Setelah gulir waktu yang entah berapa lama, Baekhyun pelan menarik diri begitu merasa cukup puas—meski dia mungkin akan lebih puas jika pria ini cukup peka dan berinisiatif melakukan lebih, seperti mendorongnya ke atas ranjang dan melanjutkan kegiatan barusan misalnya. Park Chanyeol, hampir saja terlambat menangkap isyarat berhenti itu dan lanjut menciumi Byun Baekhyun.
Dengan wajah memaling ke lengannya sendiri yang masih melingkari leher Chanyeol, Baekhyun berkata pelan, "Kakiku pegal."
Satu kali tarikan napas pelan yang panjang dari Chanyeol, baru pria tinggi itu mengurai kedua lengan Baekhyun dari lehernya, dan membantu lelaki itu duduk di pinggir tempat tidurnya. Baekhyun tidak asal bicara tentang kakinya yang terasa capek, karena tadi, ia menggunakan hanya satu saja dari kakinya yang masih berfungsi dengan baik untuk menopang badan—tentunya, dengan menumpu sebagiannya lagi kepada tubuh tinggi Chanyeol.

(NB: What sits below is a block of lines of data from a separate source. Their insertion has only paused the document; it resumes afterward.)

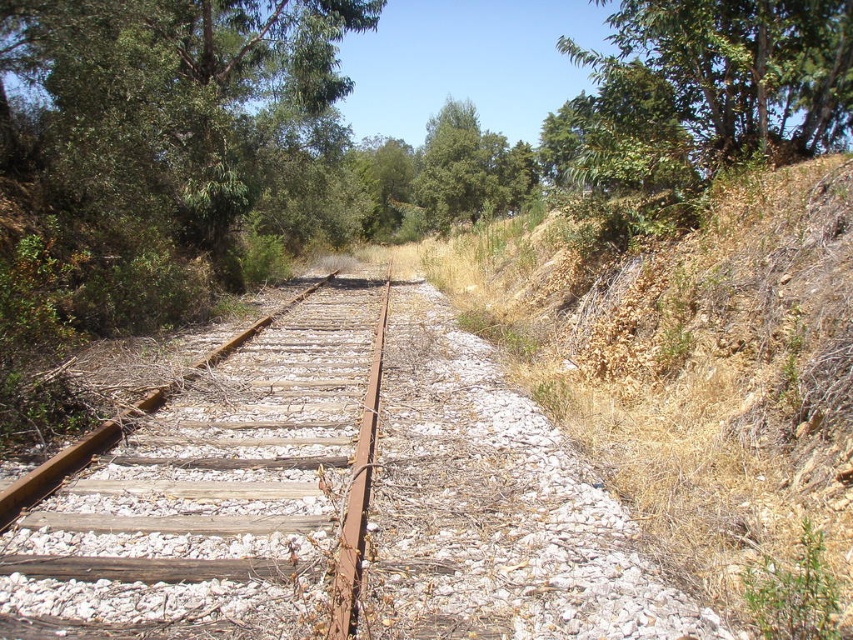
You are standing at the center of the railway track and want to walk to the dry grass at right. Which direction should you move to reach it?

To reach the dry grass at right, you should move towards the right side of the track since the dry grass at right is located at point 0.583 on the x axis and 0.819 on the y axis.

You are a hiker who wants to cross the railway track. You notice dry grass at right and green leafy tree at upper right. Which of these two objects is shorter?

The dry grass at right is shorter than the green leafy tree at upper right.

You are standing at the center of the railway track and see dry grass at right and green leafy tree at upper right. Which object is closer to your left side?

The dry grass at right is to the left of the green leafy tree at upper right, so from your perspective on the track center, the dry grass at right would be closer to your left side.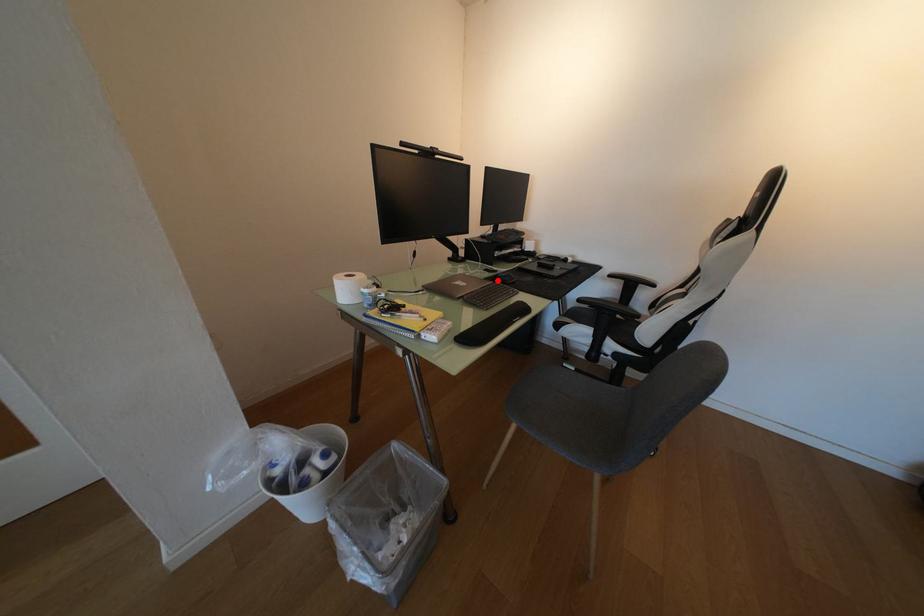
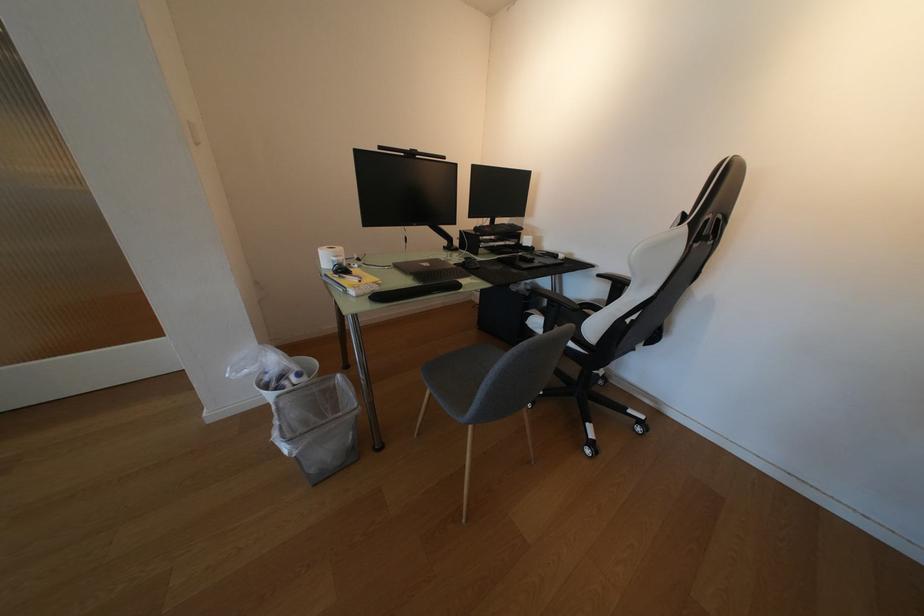
Locate, in the second image, the point that corresponds to the highlighted location in the first image.

(466, 265)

Chanyeol berlutut di atas kaki kirinya tepat di depan Baekhyun. Dua pasang tangan mereka bertaut dengan Chanyeol yang memulai lebih dulu. Baekhyun menatap itu. Sementara si tinggi, menunduk dalam, mempersiapkan diri sebelum apa yang akan dia katakan kemudian.
Barulah setelah itu dia mengangkat kepala, hingga tatap mereka kembali bertemu.
"Beri aku waktu."
Waktu.
Maka jelaslah prasangka mengenai cinta bertepuk sebelah tangan milik Baekhyun patah sudah. Ini bukan lagi soal perasaan yang tidak berbalas. Ini lampu hijau … ya, kan?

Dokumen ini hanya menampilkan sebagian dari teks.